• **What you will do**: Reproduce all lines of the listing below in which the word "KiCad" occurs.

• **Provided entries**:
• • • •

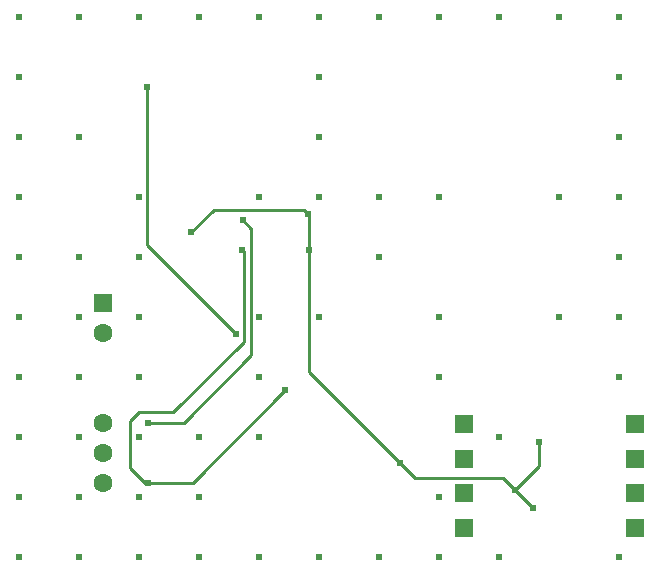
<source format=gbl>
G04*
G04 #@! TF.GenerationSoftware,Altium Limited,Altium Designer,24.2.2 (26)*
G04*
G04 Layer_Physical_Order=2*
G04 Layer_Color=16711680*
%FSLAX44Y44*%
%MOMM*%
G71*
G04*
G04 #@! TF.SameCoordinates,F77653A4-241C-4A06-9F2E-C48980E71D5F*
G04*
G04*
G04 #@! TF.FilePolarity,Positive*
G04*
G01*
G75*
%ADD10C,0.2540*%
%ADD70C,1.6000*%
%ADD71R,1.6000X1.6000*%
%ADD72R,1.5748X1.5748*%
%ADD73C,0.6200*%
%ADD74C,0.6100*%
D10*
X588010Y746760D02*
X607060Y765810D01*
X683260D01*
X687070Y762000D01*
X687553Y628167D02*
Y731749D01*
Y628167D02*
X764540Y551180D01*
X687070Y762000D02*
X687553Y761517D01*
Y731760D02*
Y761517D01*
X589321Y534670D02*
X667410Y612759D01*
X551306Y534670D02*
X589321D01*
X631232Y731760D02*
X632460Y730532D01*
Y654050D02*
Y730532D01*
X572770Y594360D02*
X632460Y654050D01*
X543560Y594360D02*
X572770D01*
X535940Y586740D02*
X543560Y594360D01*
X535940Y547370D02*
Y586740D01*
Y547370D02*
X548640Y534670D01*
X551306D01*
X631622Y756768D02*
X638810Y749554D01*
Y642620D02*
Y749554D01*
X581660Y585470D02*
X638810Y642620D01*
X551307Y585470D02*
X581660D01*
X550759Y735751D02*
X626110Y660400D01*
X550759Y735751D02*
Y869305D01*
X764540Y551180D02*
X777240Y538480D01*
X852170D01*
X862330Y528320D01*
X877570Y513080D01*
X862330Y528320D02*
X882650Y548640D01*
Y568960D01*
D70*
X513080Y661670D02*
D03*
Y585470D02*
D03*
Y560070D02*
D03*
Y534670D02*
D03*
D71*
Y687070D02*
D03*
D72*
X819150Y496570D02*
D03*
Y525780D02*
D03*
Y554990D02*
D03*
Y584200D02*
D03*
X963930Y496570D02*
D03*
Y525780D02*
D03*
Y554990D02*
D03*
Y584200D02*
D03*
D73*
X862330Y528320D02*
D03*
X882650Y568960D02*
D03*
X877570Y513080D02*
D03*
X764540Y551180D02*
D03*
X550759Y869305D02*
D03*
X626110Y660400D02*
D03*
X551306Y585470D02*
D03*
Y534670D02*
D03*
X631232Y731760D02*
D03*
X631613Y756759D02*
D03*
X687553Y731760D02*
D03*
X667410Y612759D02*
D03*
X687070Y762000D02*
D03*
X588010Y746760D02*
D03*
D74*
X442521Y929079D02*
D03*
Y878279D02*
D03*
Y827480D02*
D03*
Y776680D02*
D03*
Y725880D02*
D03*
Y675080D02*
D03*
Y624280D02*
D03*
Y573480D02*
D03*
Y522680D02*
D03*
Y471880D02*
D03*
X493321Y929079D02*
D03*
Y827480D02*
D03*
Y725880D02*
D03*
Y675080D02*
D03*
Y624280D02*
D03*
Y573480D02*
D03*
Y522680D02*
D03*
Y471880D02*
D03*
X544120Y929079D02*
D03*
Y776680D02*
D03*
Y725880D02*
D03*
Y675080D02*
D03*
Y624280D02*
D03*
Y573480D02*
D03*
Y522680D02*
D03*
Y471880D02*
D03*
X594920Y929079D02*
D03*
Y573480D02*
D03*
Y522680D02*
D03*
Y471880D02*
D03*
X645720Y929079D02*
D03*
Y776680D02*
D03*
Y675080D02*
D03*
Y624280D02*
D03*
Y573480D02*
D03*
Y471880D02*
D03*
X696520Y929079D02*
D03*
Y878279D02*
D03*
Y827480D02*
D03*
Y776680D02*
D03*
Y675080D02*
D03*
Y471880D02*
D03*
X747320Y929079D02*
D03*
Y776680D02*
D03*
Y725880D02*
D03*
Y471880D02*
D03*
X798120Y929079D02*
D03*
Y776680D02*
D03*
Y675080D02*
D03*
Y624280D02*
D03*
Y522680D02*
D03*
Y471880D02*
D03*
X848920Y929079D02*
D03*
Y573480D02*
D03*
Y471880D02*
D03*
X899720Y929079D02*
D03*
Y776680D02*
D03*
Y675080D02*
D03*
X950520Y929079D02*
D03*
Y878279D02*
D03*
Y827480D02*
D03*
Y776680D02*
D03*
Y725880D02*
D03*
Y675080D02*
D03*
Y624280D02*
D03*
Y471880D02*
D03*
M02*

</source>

• • • •

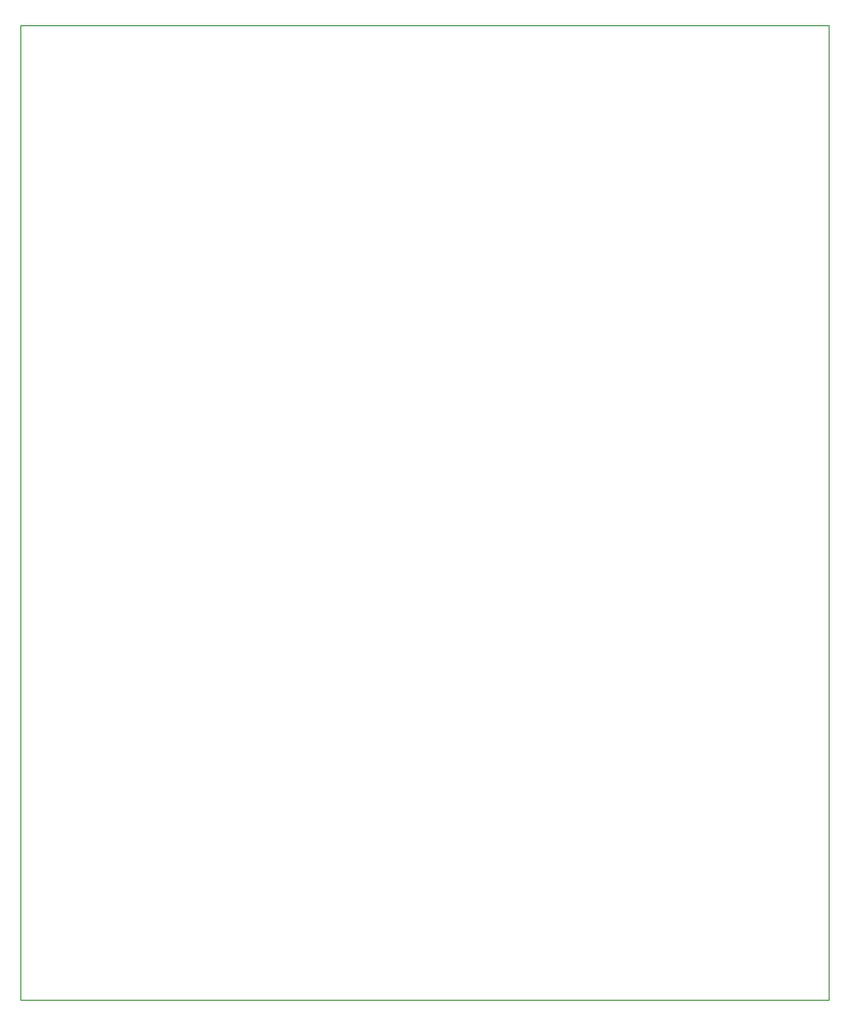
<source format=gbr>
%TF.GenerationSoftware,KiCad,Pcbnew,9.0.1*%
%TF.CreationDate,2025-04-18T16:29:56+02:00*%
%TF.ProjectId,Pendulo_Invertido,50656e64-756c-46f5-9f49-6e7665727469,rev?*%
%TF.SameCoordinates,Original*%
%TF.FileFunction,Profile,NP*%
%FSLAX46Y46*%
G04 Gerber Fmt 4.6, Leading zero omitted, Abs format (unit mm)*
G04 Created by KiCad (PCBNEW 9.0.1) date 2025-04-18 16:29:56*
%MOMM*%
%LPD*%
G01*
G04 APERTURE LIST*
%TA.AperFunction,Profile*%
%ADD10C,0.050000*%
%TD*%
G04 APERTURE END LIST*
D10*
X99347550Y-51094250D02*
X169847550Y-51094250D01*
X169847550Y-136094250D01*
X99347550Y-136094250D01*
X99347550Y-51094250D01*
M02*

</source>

• • • •

• **Solution to the exercise**:
%TF.GenerationSoftware,KiCad,Pcbnew,9.0.1*%
G04 Created by KiCad (PCBNEW 9.0.1) date 2025-04-18 16:29:56*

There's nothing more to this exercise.